In 1913, according to the address book, "Else Raydt, Kunstmalerin" was registered on the second floor of the house at Birkenstraße 16 in Stuttgart. She thus lived in one of the houses in the Birkendörfle built from 1907 onwards. In 1915, Raydt moved together with her widowed mother to Magdeburg, where she was registered at the address Benediktinerstraße 2 until her death. Else Raydt died in Magdeburg on 24 January 1931, at the age of 47.

== Work ==
In the Stuttgarter Mitteilungen über Kunst und Gewerbe 1905/1906, dress designs by various female artists are discussed in detail. Many of the models with illustrations are by Else Raydt. During this period, she designed artists' dresses that were worn without constricting corsets and operated a workshop for women's clothing before 1915. Beginning in 1910, Else Raydt lectured on reform fashions at lecture events, as did her colleagues Emmy Schoch, Maria Thierbach, and Hedwig Buschmann. The lectures placed an emphasis on aesthetic dress design as well as cutting and manufacturing techniques. They were often combined with the presentation of dress models. The Kunstmuseen Krefeld has a larger number of the artist's design drawings and showed a selection on the occasion of the exhibition Tailored for Freedom at the Kaiser Wilhelm Museum (2018/19).

In Germany during the First World War, industry and associations, including the Deutscher Werkbund, endeavored to develop a nationally independent fashion. Raw materials were scarce and fashion impulses from the wartime enemies France and England were undesirable. In 1915, with state support, the first fashion class in an art school in Germany was opened at the Magdeburg School of Arts and Crafts under the then director Rudolf Bosselt (1871–1938). The goal was to reach out to foreign countries and conquer the German and European markets by developing high-quality German fashion lines.

In filling the position, Bosselt wanted teachers "who had a special gift for clothing, for being well and advantageously dressed, who had the weather for the times, for what was to come, might come." Else Raydt was appointed as head of the fashion workshops in 1915. She initially led the specialized class for women's clothing under the artistic supervision of Kurt Tuch. The curriculum included general design principles, dress design, anatomy, nude drawing, and practical lessons in the workshop. The first fashion show with the fashion class's own dress designs took place in Magdeburg and Berlin in 1916. The presentation embedded the dress show in a framework of music and literary performances and was widely discussed in contemporary journals.

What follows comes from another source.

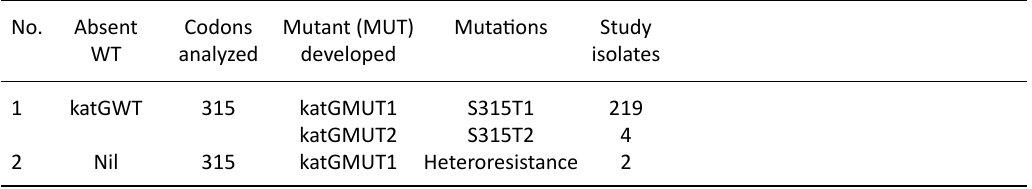
Table 3. Mutations detected by GenoType MTBDR plus assay in inhA promoter region consistent with low level isoniazid resistant Mycobacterium tuberculosis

In 1917, the company participated in one of the Werkbund exhibitions in Bern, Switzerland. The fashion show there was documented in a silent film. In the same year, Raydt commented on the goals of her work: "By the time peace is concluded, we must have a fashion that differs from that of France, and our large clothing houses and ready-to-wear factories will flood the world with this new German fashion." She lamented the difference in earnings between the well-paid industry in Paris and the poor conditions in Berlin, where "an army of miserably paid home workers toiled for the triumph of French fashion."